__Per-instance keypoint data__

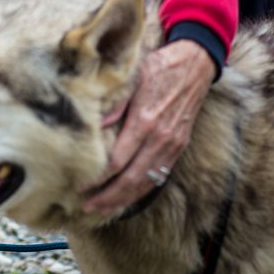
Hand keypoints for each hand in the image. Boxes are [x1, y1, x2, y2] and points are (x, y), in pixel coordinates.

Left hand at [81, 39, 214, 215]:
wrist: (194, 64)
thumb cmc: (159, 67)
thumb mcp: (132, 77)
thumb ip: (114, 104)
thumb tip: (93, 126)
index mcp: (144, 121)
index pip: (117, 161)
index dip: (97, 177)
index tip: (79, 185)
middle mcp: (160, 138)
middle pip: (131, 179)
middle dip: (107, 197)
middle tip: (86, 207)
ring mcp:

__TASK INSTRUCTIONS__
Filter the records for the word "middle" and show every line that has it.

__SOLUTION TO THIS TASK__
middle mcp: (160, 138)
middle pip: (131, 179)
middle dip: (107, 197)
middle tip: (86, 207)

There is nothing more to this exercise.